Task item:
Say how many lines of the data contain "this", and nothing more.
════════
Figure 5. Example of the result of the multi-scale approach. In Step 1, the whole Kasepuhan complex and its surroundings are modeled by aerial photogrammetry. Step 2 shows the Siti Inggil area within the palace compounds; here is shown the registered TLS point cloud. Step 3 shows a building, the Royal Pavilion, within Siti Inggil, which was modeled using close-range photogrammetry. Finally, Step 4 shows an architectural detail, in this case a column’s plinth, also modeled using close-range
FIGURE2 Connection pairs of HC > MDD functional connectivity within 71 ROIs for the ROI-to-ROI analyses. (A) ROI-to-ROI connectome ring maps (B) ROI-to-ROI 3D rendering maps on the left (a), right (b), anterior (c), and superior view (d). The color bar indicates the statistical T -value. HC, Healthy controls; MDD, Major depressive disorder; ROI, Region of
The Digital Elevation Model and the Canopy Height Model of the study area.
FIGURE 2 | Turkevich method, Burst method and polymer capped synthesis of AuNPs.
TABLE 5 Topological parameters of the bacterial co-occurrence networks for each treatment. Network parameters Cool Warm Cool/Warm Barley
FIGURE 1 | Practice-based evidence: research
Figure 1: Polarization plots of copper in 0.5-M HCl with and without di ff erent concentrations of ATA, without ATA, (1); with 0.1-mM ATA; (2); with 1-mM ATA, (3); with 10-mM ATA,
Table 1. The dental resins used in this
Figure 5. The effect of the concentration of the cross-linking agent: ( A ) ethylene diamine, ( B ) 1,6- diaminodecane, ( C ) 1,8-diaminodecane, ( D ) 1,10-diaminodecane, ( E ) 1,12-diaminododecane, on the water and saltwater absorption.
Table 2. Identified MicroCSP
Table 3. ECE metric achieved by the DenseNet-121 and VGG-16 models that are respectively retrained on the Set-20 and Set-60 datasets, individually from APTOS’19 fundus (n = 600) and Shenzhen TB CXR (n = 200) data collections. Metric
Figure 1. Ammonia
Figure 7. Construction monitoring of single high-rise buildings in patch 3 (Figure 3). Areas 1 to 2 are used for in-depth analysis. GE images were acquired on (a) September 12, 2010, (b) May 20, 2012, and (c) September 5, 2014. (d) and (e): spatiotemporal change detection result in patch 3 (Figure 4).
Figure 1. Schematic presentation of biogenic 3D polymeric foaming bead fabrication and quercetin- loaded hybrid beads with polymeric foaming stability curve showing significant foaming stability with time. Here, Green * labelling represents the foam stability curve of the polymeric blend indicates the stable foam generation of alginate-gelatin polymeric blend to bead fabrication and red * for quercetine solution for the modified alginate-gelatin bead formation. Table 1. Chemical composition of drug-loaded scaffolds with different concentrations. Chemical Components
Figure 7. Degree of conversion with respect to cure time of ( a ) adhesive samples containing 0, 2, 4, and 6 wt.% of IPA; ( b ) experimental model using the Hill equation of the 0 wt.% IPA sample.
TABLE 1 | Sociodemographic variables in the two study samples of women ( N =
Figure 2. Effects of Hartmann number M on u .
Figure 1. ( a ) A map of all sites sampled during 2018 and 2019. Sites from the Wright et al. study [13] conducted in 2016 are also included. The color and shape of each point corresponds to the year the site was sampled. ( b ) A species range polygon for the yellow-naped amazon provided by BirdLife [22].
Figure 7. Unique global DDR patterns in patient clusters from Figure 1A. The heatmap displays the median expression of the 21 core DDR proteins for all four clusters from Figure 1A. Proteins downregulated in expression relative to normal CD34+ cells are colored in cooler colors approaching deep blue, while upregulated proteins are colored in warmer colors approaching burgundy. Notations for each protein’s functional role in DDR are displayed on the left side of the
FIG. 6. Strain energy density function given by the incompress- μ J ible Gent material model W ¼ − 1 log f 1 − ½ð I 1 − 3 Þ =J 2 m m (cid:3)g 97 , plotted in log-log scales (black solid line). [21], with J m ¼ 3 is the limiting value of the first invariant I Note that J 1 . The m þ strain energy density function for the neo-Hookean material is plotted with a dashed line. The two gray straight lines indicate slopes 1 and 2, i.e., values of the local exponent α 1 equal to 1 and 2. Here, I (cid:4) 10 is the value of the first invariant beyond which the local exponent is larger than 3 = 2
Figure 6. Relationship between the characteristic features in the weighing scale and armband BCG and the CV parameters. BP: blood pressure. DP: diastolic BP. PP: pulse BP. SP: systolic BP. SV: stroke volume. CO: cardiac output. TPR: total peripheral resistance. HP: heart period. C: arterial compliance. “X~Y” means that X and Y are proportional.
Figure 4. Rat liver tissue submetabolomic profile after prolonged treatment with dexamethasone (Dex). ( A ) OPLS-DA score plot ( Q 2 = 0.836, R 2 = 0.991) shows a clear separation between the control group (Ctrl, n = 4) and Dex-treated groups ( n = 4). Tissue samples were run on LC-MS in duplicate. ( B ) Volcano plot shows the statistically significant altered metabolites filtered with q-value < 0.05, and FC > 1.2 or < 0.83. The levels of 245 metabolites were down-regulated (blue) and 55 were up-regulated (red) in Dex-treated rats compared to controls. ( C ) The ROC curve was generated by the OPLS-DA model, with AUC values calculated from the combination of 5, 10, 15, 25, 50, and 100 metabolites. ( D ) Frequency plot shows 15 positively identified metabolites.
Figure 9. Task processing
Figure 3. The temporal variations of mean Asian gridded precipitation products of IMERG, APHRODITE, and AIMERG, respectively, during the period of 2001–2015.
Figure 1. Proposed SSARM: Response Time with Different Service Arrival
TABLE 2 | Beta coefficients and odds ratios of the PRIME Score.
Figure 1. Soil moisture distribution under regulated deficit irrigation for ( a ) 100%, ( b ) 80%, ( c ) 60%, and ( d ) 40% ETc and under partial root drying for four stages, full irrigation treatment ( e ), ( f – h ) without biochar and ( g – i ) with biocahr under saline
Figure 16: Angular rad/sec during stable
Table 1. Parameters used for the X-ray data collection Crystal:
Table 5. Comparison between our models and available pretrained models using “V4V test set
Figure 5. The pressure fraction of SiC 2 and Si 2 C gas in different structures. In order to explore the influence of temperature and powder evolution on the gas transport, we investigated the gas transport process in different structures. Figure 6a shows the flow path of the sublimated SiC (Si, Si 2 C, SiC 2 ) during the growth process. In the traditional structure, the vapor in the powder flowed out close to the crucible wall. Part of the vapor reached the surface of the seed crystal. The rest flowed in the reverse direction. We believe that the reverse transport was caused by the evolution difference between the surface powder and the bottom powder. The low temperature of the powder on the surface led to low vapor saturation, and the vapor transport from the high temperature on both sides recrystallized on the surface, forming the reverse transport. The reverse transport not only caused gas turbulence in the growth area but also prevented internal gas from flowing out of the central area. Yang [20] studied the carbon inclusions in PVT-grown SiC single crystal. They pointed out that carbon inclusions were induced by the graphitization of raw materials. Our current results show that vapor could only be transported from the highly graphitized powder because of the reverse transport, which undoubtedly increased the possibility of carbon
════════
Worked solution:
2